### PROBLEM REQUIREMENTS
Word for word, restate the lines from the start of the data below through the line containing "brown stain shows".

(Collected data entries)
»»

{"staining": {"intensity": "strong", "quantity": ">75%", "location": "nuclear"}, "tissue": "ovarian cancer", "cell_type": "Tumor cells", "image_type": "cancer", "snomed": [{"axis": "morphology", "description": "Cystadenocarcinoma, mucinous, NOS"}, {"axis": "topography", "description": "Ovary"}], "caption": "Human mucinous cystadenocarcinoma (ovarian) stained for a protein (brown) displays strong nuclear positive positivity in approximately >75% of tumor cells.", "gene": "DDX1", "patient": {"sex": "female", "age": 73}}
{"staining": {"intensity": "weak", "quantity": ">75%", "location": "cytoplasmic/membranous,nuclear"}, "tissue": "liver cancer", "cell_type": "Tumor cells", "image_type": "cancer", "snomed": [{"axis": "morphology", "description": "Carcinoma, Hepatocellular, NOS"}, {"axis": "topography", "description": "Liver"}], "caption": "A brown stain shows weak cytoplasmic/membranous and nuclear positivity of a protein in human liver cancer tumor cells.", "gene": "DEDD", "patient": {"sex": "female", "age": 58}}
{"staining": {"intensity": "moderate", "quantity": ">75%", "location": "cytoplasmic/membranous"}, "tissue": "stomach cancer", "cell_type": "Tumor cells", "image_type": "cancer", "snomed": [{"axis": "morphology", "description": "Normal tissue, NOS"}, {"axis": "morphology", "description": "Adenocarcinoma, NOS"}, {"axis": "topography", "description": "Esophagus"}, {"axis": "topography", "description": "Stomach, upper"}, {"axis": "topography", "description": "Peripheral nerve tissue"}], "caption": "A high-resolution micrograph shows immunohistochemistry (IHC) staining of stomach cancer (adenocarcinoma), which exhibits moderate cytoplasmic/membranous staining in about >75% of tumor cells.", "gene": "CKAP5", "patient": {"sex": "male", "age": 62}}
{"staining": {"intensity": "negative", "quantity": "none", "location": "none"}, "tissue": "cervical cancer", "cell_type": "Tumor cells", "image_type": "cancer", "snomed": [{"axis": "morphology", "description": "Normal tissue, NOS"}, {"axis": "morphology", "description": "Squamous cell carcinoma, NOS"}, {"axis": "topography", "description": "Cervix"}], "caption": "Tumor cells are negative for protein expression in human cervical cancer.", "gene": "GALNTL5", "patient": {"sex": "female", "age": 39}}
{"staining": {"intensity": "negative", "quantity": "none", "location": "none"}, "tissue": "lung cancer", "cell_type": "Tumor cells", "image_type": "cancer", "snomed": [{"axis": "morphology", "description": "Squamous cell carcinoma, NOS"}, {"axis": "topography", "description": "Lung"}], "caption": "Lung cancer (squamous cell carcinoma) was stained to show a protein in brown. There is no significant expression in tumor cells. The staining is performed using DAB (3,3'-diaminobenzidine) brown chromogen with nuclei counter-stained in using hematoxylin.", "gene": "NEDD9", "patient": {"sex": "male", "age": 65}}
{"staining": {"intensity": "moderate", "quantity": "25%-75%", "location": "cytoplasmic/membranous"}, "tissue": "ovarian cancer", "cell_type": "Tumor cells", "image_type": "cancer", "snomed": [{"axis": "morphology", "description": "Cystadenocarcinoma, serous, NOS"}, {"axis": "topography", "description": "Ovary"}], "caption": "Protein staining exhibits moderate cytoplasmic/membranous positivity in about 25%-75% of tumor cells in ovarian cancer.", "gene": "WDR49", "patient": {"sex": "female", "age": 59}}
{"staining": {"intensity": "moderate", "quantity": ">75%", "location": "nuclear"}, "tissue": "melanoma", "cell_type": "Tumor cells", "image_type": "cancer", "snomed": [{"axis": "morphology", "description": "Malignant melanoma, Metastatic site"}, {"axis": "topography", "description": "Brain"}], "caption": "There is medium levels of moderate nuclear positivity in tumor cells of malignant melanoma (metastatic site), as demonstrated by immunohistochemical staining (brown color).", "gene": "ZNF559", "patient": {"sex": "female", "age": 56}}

««

### REPLY TO THE EXERCISE
{"staining": {"intensity": "strong", "quantity": ">75%", "location": "nuclear"}, "tissue": "ovarian cancer", "cell_type": "Tumor cells", "image_type": "cancer", "snomed": [{"axis": "morphology", "description": "Cystadenocarcinoma, mucinous, NOS"}, {"axis": "topography", "description": "Ovary"}], "caption": "Human mucinous cystadenocarcinoma (ovarian) stained for a protein (brown) displays strong nuclear positive positivity in approximately >75% of tumor cells.", "gene": "DDX1", "patient": {"sex": "female", "age": 73}}
{"staining": {"intensity": "weak", "quantity": ">75%", "location": "cytoplasmic/membranous,nuclear"}, "tissue": "liver cancer", "cell_type": "Tumor cells", "image_type": "cancer", "snomed": [{"axis": "morphology", "description": "Carcinoma, Hepatocellular, NOS"}, {"axis": "topography", "description": "Liver"}], "caption": "A brown stain shows weak cytoplasmic/membranous and nuclear positivity of a protein in human liver cancer tumor cells.", "gene": "DEDD", "patient": {"sex": "female", "age": 58}}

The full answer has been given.